Antisemitismusbeauftragter rügt „krude Verharmlosungen“ des Holocaust

Der Antisemitismusbeauftragte der Bundesregierung, Felix Klein, rügt Vergleiche aus der „Querdenken“-Bewegung von Corona-Beschränkungen mit der Judenverfolgung in der Nazi-Zeit. Dies verhöhne die tatsächlichen Opfer und relativiere die Schoah, sagte er dem Redaktionsnetzwerk Deutschland. „Der Holocaust ist kein Abziehbild für jedwede Opfergefühle.“ Wer über Anne Frank und Sophie Scholl gut Bescheid wisse, werde kaum solch krude Verharmlosungen äußern. „Dass die Kritik an solchen Vergleichen nun hohe Wellen schlägt, begrüße ich sehr. Es zeugt von einem funktionierenden Wertesystem der demokratischen Mehrheit.“

Jana aus Kassel: „Ich fühle mich wie Sophie Scholl“

Am Samstag hatte eine junge Frau, die sich als „Jana aus Kassel“ vorstellte, auf einer „Querdenken“-Bühne in Hannover gesagt: „Ich fühle mich wie Sophie Scholl, da ich seit Monaten aktiv im Widerstand bin, Reden halte, auf Demos gehe, Flyer verteile und auch seit gestern Versammlungen anmelde.“ Sophie Scholl wurde wegen ihres Widerstandes gegen den Nationalsozialismus hingerichtet.

„Jana aus Kassel“ (Foto: Screenshot Twitter)

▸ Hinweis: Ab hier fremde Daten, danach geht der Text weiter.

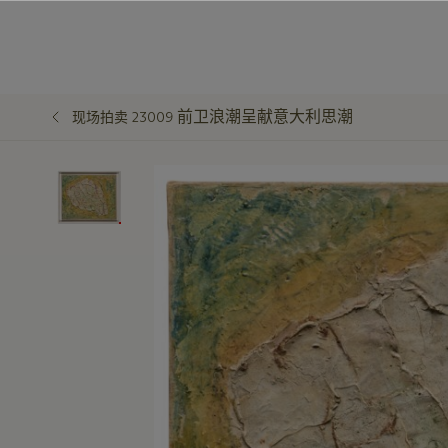
前卫浪潮呈献意大利思潮
现场拍卖 23009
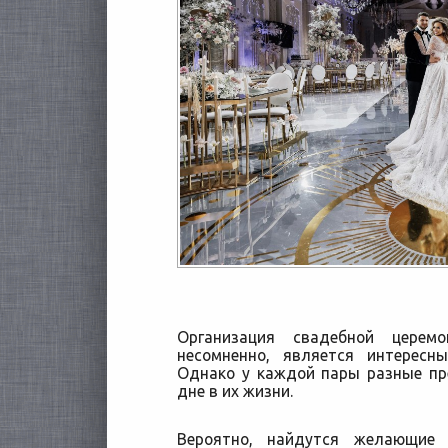
Организация свадебной церем
несомненно, является интересн
Однако у каждой пары разные пр
дне в их жизни.
Вероятно, найдутся желающие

Eine Woche zuvor hatte eine Elfjährige auf einer „Querdenken“-Bühne in Karlsruhe die Tatsache, dass sie ihren Geburtstag nicht wie gewohnt feiern konnte, in Beziehung gesetzt zum Schicksal von Anne Frank, die sich in einem Hinterhaus vor den Nazis versteckte und später im Konzentrationslager Bergen-Belsen umkam. Der Präsident des thüringischen Landesamtes für Verfassungsschutz, Stephan Kramer, sagte dem RND: „Das ist kein Zufall, sondern das perfide Ergebnis einer langen Kette von Diskursverschiebungen und gezieltem Geschichtsrevisionismus, basierend auf Schulungen der Neuen Rechten.“ Jüngere Menschen seien dafür besonders empfänglich.